Da Philip Norris a Ferrari, l’evoluzione dell’uomo marketing

Il bresciano classe ’57 ne ha fatta di strada. Dopo vent’anni nell’ambito commerciale in Italia e all’estero, nel 1997 ha conquistato i vertici della Philip Morris, entrando nella filiale europea dedicandosi al marketing e alle attività promozionali della multinazionale. Un ruolo tagliato per lui, che in breve tempo ha scalato l’azienda fino ad arrivare alla carica di vice presidente della comunicazione globale del brand Marlboro. Sì, avete capito bene, la comunicazione, quella che è finita nel mirino proprio negli ultimi tempi in casa Juventus.

Arrivabene ha legato il marchio Marlboro alla F1 e ai successi della Ferrari, quelli dell’età d’oro Todt-Schumacher. E sarà per questo che nel paddock è diventato subito un personaggio in vista, tanto da conquistare nel 2010 il ruolo di membro della commissione di Formula 1 in rappresentanza di tutte le aziende sponsor in quest'ultima. Ma è con la Rossa che ha legato maggiormente. E alla fine del 2014 si merita la chiamata nientemeno che di Sergio Marchionne, da poco subentrato alla presidenza della Ferrari, per far risorgere dalle proprie ceneri una scuderia sull’orlo di una crisi di nervi.

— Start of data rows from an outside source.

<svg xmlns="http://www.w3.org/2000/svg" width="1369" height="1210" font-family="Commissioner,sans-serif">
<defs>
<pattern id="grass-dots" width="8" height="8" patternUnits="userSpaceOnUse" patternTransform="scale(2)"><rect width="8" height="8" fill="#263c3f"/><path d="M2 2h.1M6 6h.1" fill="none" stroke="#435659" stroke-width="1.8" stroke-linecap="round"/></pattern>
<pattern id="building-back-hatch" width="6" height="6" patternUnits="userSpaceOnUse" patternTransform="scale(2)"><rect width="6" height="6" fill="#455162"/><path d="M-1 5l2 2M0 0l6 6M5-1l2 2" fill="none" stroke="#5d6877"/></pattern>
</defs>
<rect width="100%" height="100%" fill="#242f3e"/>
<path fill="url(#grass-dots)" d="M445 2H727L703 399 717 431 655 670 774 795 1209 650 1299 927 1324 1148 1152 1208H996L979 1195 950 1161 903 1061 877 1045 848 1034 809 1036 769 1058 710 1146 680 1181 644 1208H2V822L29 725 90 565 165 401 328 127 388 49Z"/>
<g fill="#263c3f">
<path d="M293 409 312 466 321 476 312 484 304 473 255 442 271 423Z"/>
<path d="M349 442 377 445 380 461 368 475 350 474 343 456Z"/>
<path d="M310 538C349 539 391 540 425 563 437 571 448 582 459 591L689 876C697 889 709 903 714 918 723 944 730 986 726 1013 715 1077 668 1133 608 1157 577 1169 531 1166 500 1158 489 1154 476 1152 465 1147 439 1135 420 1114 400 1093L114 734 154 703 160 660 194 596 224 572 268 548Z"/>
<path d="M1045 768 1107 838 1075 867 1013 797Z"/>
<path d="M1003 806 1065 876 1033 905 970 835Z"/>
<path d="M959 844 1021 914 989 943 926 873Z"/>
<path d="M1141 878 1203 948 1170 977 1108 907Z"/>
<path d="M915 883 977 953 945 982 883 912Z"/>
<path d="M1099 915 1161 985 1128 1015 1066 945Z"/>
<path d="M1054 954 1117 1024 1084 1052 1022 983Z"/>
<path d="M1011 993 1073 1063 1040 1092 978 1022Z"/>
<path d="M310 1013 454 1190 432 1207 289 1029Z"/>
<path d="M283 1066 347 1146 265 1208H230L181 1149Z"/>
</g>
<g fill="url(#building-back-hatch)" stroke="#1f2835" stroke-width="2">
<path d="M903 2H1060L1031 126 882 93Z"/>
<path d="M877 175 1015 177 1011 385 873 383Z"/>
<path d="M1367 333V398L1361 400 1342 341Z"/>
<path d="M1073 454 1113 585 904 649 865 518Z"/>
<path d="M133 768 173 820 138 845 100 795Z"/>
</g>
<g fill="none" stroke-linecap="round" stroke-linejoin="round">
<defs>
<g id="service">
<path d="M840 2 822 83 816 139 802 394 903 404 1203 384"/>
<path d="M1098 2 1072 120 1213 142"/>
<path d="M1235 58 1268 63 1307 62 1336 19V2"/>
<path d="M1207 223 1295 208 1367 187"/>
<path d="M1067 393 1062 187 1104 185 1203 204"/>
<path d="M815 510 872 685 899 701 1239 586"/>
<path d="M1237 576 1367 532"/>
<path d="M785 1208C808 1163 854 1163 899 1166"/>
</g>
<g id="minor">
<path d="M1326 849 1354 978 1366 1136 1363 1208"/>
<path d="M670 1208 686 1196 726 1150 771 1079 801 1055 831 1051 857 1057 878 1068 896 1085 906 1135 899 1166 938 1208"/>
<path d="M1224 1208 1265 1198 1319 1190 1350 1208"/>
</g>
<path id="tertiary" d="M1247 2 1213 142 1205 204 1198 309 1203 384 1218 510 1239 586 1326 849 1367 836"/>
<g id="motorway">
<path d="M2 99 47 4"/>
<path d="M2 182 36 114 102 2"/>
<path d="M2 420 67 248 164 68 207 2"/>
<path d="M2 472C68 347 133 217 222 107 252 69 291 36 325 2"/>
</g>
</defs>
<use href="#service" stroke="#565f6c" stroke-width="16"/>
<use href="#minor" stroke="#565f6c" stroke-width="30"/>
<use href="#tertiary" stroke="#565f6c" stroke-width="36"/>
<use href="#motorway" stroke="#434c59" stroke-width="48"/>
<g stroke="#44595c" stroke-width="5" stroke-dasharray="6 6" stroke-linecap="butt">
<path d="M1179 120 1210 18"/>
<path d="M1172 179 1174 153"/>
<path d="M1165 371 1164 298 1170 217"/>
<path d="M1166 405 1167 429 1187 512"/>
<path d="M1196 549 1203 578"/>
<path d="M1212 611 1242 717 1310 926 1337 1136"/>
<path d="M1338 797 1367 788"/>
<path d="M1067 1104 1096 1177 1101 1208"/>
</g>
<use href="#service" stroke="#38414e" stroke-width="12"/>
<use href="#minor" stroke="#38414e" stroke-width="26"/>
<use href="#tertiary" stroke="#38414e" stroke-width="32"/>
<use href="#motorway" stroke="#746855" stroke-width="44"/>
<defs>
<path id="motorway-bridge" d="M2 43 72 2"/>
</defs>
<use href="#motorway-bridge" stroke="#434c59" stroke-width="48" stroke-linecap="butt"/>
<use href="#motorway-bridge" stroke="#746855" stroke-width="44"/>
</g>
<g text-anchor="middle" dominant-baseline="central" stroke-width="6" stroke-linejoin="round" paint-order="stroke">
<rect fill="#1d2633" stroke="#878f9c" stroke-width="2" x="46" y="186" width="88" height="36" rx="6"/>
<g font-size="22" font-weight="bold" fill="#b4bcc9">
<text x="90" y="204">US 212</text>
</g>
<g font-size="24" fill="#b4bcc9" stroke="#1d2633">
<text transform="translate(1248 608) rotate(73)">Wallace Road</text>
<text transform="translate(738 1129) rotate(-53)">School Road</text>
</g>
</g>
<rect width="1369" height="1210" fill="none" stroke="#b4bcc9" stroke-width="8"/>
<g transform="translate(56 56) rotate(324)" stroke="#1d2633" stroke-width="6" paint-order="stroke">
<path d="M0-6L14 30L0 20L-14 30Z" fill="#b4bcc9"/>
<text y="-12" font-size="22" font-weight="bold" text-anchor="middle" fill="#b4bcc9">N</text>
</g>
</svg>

Già, perché la casa di Maranello, scossa già dall’addio di Luca Cordero di Montezemolo, messo alla porta proprio da Marchionne, viene fuori da anni difficili nel comparto sportivo. L’era dei motori ibridi è appena iniziata e il flop è clamoroso: quarto posto nel Mondiale costruttori, due podi e un giro veloce. Troppo poco per un team abituato a stare ai piani alti della F1. A fine stagione poi arriva l’addio di un campione come Fernando Alonso, oltre a quelli dei team principal Stefano Domenicali e del successore Marco Mattiacci a stretto giro di posta. Insomma la Ferrari è una polveriera.

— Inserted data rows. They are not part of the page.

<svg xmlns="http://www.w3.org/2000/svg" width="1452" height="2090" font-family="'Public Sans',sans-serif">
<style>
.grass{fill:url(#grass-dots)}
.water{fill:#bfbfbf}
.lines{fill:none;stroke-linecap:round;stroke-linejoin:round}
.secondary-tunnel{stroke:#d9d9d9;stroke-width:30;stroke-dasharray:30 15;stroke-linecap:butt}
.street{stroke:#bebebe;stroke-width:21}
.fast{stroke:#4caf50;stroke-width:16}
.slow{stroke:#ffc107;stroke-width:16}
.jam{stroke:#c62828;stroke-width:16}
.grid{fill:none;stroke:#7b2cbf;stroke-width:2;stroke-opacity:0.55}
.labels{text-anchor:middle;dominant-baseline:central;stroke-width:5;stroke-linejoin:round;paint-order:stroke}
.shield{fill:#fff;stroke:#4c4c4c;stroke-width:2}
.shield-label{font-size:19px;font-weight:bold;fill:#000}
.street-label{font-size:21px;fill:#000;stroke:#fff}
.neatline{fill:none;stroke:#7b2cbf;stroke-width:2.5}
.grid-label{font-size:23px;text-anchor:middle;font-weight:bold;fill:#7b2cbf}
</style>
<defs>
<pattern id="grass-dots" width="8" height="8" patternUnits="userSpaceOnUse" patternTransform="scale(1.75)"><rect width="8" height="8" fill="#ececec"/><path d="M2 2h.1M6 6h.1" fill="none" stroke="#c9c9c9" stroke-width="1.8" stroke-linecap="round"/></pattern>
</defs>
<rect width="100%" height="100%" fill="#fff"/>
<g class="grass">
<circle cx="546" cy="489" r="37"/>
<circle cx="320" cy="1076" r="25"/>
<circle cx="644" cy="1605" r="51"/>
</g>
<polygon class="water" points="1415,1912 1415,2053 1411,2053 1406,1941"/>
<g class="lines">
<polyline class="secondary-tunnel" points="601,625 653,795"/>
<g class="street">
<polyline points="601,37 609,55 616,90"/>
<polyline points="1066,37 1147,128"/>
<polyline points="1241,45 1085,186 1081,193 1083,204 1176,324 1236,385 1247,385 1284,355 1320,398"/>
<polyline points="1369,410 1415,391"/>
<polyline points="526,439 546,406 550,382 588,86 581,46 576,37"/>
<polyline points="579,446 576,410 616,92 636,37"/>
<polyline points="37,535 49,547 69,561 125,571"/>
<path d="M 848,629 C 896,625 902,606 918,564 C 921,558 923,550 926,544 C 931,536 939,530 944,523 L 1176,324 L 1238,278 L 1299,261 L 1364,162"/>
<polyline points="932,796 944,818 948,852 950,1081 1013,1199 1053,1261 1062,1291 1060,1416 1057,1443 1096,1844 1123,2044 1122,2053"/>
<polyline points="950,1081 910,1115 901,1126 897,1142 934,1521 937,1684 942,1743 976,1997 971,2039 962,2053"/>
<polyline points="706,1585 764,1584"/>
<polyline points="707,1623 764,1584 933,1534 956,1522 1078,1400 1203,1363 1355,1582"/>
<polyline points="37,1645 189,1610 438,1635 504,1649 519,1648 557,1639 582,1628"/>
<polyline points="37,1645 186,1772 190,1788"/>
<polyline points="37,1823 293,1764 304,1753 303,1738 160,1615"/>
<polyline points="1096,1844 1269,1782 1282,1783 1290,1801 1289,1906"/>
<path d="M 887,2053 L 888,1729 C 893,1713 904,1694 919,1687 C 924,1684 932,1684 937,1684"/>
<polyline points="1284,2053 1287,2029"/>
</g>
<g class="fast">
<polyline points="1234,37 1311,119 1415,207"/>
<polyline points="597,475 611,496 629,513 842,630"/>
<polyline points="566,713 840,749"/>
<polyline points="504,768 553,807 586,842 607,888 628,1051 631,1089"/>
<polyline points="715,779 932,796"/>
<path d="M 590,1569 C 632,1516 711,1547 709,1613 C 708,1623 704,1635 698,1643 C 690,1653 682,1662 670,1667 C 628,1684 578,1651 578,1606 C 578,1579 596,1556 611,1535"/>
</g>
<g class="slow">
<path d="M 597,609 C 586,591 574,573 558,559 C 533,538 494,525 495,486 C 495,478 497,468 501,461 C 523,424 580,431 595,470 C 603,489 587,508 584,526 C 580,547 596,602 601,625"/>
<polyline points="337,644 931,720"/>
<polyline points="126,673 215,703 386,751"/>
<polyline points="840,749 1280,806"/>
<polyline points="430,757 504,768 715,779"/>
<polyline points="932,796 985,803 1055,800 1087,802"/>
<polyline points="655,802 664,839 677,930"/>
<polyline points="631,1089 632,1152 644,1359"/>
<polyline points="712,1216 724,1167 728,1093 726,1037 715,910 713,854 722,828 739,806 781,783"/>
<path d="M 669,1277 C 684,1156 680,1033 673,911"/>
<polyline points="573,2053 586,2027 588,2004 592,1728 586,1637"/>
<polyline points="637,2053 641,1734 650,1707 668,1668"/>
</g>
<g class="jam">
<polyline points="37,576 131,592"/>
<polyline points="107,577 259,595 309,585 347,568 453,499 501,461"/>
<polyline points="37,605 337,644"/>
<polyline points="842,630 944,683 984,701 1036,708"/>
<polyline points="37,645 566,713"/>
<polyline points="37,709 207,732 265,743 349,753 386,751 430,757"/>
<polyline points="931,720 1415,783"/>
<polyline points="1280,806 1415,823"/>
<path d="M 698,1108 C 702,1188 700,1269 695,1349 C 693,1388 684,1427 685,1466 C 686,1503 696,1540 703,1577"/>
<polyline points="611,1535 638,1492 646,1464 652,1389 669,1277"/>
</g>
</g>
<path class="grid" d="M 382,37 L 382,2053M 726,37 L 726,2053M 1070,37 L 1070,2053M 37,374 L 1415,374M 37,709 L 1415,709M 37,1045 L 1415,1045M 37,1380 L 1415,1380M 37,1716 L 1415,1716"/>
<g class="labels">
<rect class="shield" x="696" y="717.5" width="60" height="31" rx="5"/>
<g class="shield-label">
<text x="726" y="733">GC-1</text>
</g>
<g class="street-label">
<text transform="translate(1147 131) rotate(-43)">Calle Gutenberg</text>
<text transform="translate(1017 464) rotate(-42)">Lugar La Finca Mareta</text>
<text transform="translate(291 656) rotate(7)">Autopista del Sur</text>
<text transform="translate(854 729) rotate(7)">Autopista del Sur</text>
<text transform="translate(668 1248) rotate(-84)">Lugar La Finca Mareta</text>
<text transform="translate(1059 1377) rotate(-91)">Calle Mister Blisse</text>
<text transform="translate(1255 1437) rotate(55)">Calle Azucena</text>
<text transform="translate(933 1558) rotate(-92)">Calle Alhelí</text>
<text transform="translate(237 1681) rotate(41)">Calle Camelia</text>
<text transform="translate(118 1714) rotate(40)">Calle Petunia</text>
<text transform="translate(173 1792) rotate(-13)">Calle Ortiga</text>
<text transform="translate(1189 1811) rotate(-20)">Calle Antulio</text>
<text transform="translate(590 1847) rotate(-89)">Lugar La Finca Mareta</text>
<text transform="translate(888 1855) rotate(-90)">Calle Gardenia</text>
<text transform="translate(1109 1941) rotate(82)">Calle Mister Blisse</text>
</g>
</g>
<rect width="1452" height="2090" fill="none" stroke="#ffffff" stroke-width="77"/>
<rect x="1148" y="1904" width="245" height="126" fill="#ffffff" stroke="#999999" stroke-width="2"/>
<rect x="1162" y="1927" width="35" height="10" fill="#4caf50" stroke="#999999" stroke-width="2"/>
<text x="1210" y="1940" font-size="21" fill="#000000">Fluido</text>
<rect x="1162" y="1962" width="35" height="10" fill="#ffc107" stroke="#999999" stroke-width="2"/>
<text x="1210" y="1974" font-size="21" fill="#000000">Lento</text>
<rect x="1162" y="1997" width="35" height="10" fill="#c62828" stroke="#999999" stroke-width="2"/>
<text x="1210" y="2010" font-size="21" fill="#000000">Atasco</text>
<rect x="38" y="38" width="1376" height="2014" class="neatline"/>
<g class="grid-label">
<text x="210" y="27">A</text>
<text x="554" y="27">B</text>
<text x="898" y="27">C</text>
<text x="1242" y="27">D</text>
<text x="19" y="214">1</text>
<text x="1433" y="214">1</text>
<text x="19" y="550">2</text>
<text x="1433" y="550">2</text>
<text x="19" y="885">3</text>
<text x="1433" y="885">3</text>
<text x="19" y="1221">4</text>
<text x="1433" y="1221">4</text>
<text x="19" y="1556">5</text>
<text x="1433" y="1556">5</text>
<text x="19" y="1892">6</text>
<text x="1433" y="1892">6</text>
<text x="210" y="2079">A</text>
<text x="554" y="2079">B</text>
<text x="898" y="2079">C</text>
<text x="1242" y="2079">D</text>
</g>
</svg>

Arrivabene tra passato e futuro

Nei quattro anni alla guida della Gestione Sportiva del Cavallino, i risultati sperati non arrivano. Anche perché la Rossa non porta a casa quel Mondiale che manca dal 2007. Ma a vedere oggi la gestione Arrivabene non è stata così deludente come è apparso ai più subito dopo il suo addio: un terzo posto in classifica costruttori, tre secondi posti e Sebastian Vettel, nuovo nome di punta al suo arrivo alla Ferrari, per due volte vicecampione del mondo nel 2017 e 2018. Che, a vedere le ultime annate firmate Mattia Binotto, sono un qualcosa che la Rossa ha solo visto col binocolo.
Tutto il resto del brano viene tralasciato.